それによると、被害に遭ったのは、GUSHレーベルから出された野萩あきさんのコミックス「幸福は君のとなりに」だ。
トレース漫画がツイッターに投稿され、その同人誌が発売予定だった
この作品は、結婚式当日に花嫁に逃げられて、友人の家に転がり込んだ主人公が2人暮らしを始める、といった流れで展開するストーリーだ。2017年6月に電子書籍が発売されている。税抜きで1冊639円。
公式サイトの報告によると、作品の本文をトレースした漫画がツイッター上で勝手に投稿されていることが21年4、5月にかけて発覚した。
この人物は、トレースした漫画を自分の作品として同人誌を発売する予定だった。
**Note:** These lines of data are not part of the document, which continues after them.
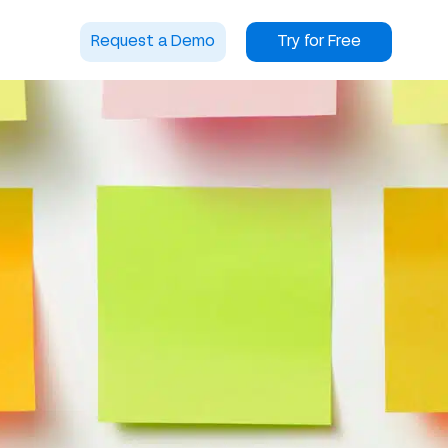
Request a Demo
Try for Free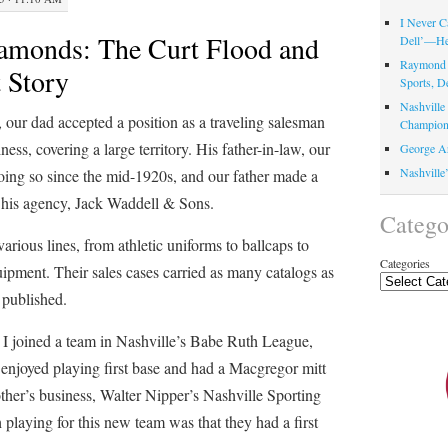
I Never C
amonds: The Curt Flood and
Dell’—Her
Raymond 
 Story
Sports, D
Nashvill
 our dad accepted a position as a traveling salesman
Champion
ness, covering a large territory. His father-in-law, our
George Ar
Nashville
oing so since the mid-1920s, and our father made a
th his agency, Jack Waddell & Sons.
Catego
arious lines, from athletic uniforms to ballcaps to
Categories
pment. Their sales cases carried as many catalogs as
 published.
, I joined a team in Nashville’s Babe Ruth League,
enjoyed playing first base and had a Macgregor mitt
her’s business, Walter Nipper’s Nashville Sporting
laying for this new team was that they had a first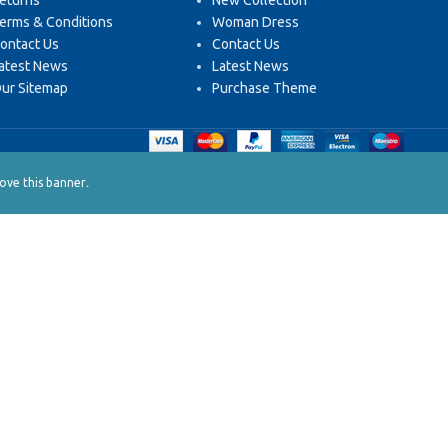
eturns
New Collection
erms & Conditions
Woman Dress
ontact Us
Contact Us
atest News
Latest News
ur Sitemap
Purchase Theme
.
ve this banner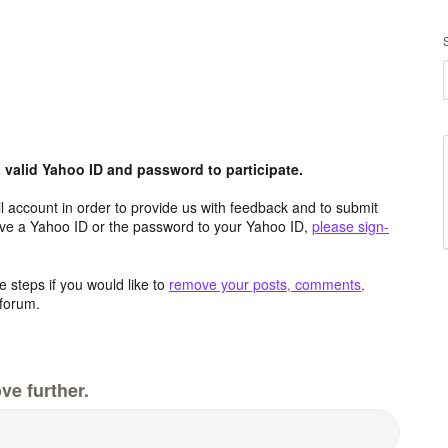
valid Yahoo ID and password to participate.
 account in order to provide us with feedback and to submit
ave a Yahoo ID or the password to your Yahoo ID,
please sign-
 steps if you would like to
remove your posts, comments,
forum.
ve further.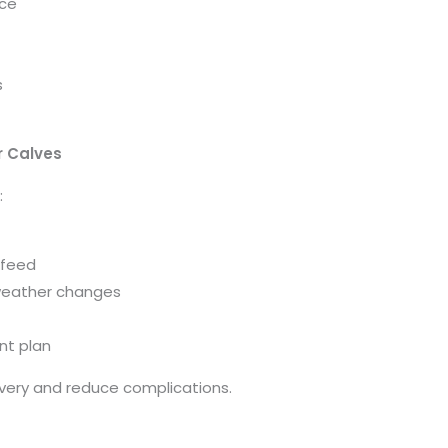
nce
s
r Calves
:
 feed
 weather changes
nt plan
overy and reduce complications.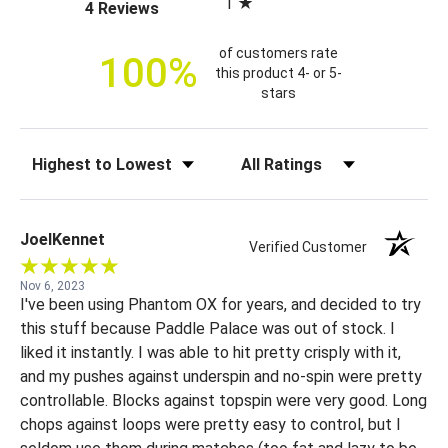
1
(opens in a new tab)
4 Reviews
c
e
of customers rate
100%
this product 4- or 5-
stars
Sort Reviews
Filter Reviews by Rating
JoelKennet
Verified Customer
Nov 6, 2023
I've been using Phantom OX for years, and decided to try
this stuff because Paddle Palace was out of stock. I
liked it instantly. I was able to hit pretty crisply with it,
and my pushes against underspin and no-spin were pretty
controllable. Blocks against topspin were very good. Long
chops against loops were pretty easy to control, but I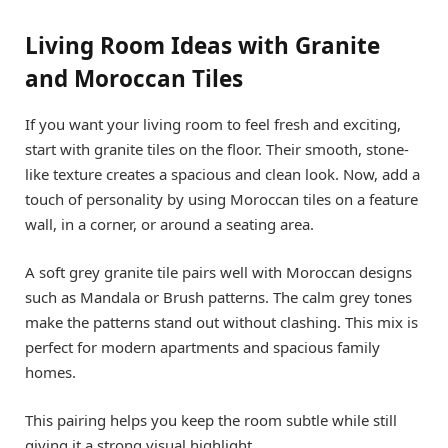
Living Room Ideas with Granite
and Moroccan Tiles
If you want your living room to feel fresh and exciting,
start with granite tiles on the floor. Their smooth, stone-
like texture creates a spacious and clean look. Now, add a
touch of personality by using Moroccan tiles on a feature
wall, in a corner, or around a seating area.
A soft grey granite tile pairs well with Moroccan designs
such as Mandala or Brush patterns. The calm grey tones
make the patterns stand out without clashing. This mix is
perfect for modern apartments and spacious family
homes.
This pairing helps you keep the room subtle while still
giving it a strong visual highlight.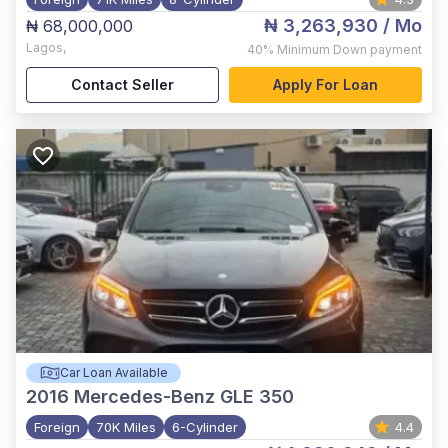
₦ 3,263,930
/ Mo
₦ 68,000,000
Lagos
,
40%
Minimum Down payment
Contact Seller
Apply For Loan
Car Loan Available
2016
Mercedes-Benz GLE 350
Foreign
70K Miles
6-Cylinder
4.4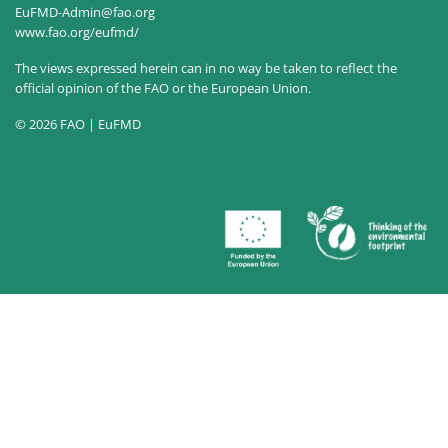
EuFMD-Admin@fao.org
www.fao.org/eufmd/
The views expressed herein can in no way be taken to reflect the
official opinion of the FAO or the European Union.
© 2026 FAO | EuFMD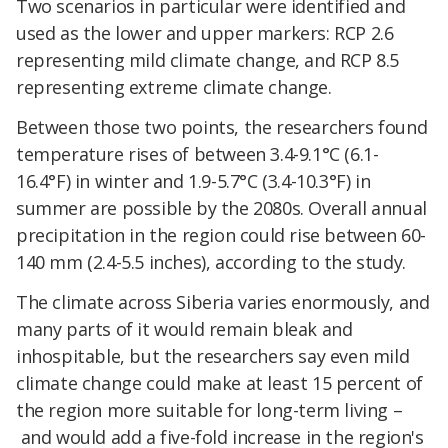
Two scenarios in particular were identified and
used as the lower and upper markers: RCP 2.6
representing mild climate change, and RCP 8.5
representing extreme climate change.
Between those two points, the researchers found
temperature rises of between 3.4-9.1°C (6.1-
16.4°F) in winter and 1.9-5.7°C (3.4-10.3°F) in
summer are possible by the 2080s. Overall annual
precipitation in the region could rise between 60-
140 mm (2.4-5.5 inches), according to the study.
The climate across Siberia varies enormously, and
many parts of it would remain bleak and
inhospitable,
but the researchers say even mild
climate change
could make at least 15 percent of
the region more suitable for long-term living –
and would add a five-fold increase in the region's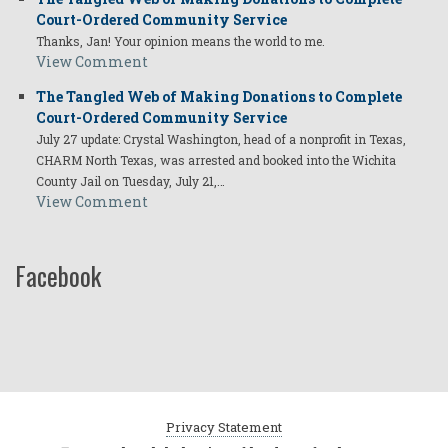
Court-Ordered Community Service
Thanks, Jan! Your opinion means the world to me.
View Comment
The Tangled Web of Making Donations to Complete
Court-Ordered Community Service
July 27 update: Crystal Washington, head of a nonprofit in Texas,
CHARM North Texas, was arrested and booked into the Wichita
County Jail on Tuesday, July 21,…
View Comment
Facebook
Privacy Statement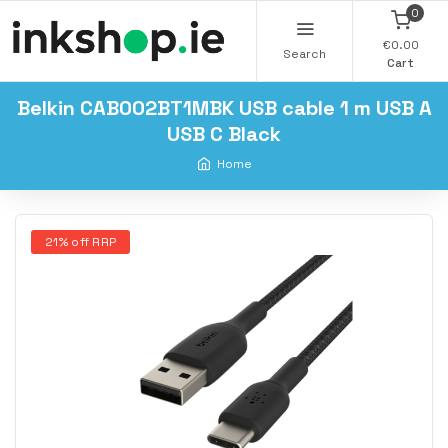
0
€0.00
Search
Cart
Belkin CAB002BT1MBK USB cable 1 m USB A
USB C Black
Home
21% off RRP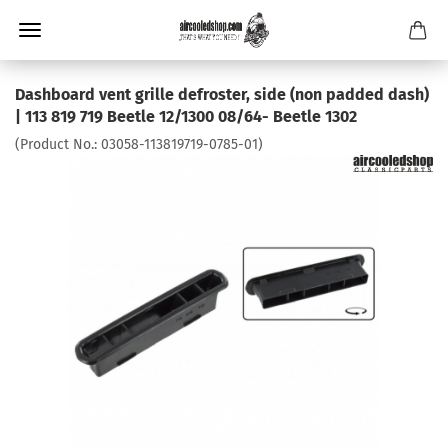
Dashboard vent grille defroster, side (non padded dash)
| 113 819 719 Beetle 12/1300 08/64- Beetle 1302
(Product No.:
03058-113819719-0785-01
)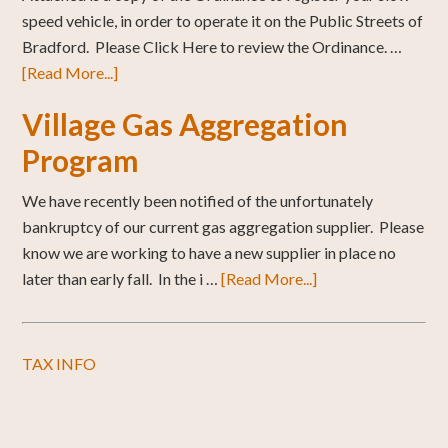
speed vehicle, in order to operate it on the Public Streets of
Bradford. Please Click Here to review the Ordinance. …
[Read More...]
Village Gas Aggregation
Program
We have recently been notified of the unfortunately
bankruptcy of our current gas aggregation supplier. Please
know we are working to have a new supplier in place no
later than early fall. In the i …
[Read More...]
TAX INFO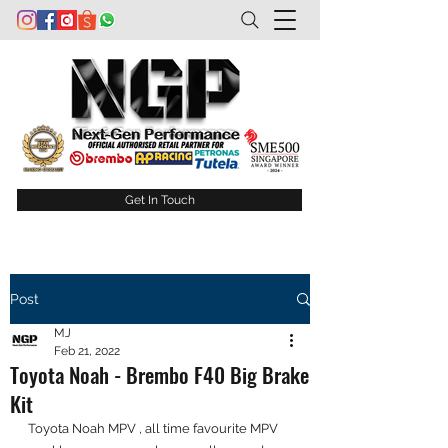
Get In Touch
Post
MJ
Feb 21, 2022
Toyota Noah - Brembo F40 Big Brake
Kit
Toyota Noah MPV , all time favourite MPV 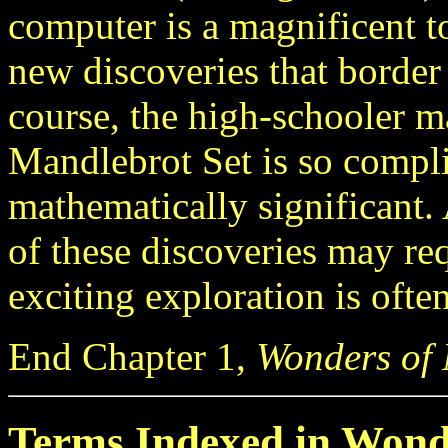
computer is a magnificent t
new discoveries that border
course, the high-schooler 
Mandlebrot Set is so compli
mathematically significant. 
of these discoveries may re
exciting exploration is ofte
End Chapter 1,
Wonders of
Terms Indexed in Wond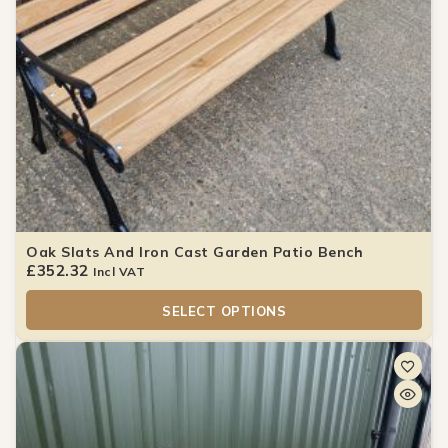
Oak Slats And Iron Cast Garden Patio Bench
£
352.32
Incl VAT
SELECT OPTIONS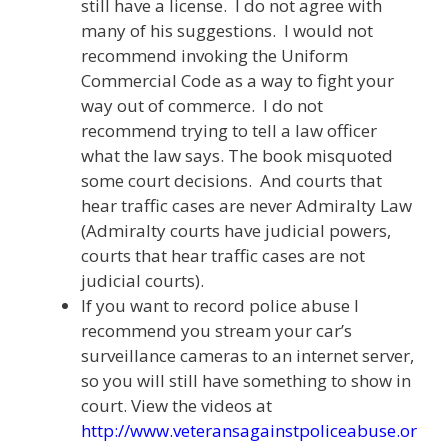
still have a license. I do not agree with
many of his suggestions. I would not
recommend invoking the Uniform
Commercial Code as a way to fight your
way out of commerce. I do not
recommend trying to tell a law officer
what the law says. The book misquoted
some court decisions. And courts that
hear traffic cases are never Admiralty Law
(Admiralty courts have judicial powers,
courts that hear traffic cases are not
judicial courts).
If you want to record police abuse I
recommend you stream your car’s
surveillance cameras to an internet server,
so you will still have something to show in
court. View the videos at
http://www.veteransagainstpoliceabuse.or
ツイッターに投稿したのは、同人誌の販売を促進するためだったという。
海王社が確認したところ、トレース漫画は、キャラクターの顔と髪の毛以外のページ全体のほか、書いた文字まで野萩さんの作品と一致していた。同社では、この人物と連絡を取り、ツイッター上の投稿と同人誌発売の停止を求めた。その結果、トレース漫画の投稿や発売は取り下げられ、この人物から謝罪文が届いた。
ネット上では、トレース漫画でもこの人物の作品と誤解が広がると推察されることから、同社は、この人物にツイッター上で経緯を説明するよう促した。しかし、この人物は、プライバシーを理由にツイッター上での説明を拒絶した。そして、交渉の結果、トレース行為を二度と行わないことを条件にして、サイト上での報告という形に落ち着いた。
最近では、他でも同様なケースが多数見受けられるとして、同社は、「いかなる理由に関わらず、トレースした著作物を無断で公表、発売する行為は、著作権の侵害行為に該当します」と警告した。そして、「著作者の権利を守ることは極めて重要であり、漫画文化のさらなる発展に寄与していきたいとの考えから、今後とも弊社は毅然とした対応で注意喚起を行ってまいります」と結んでいる。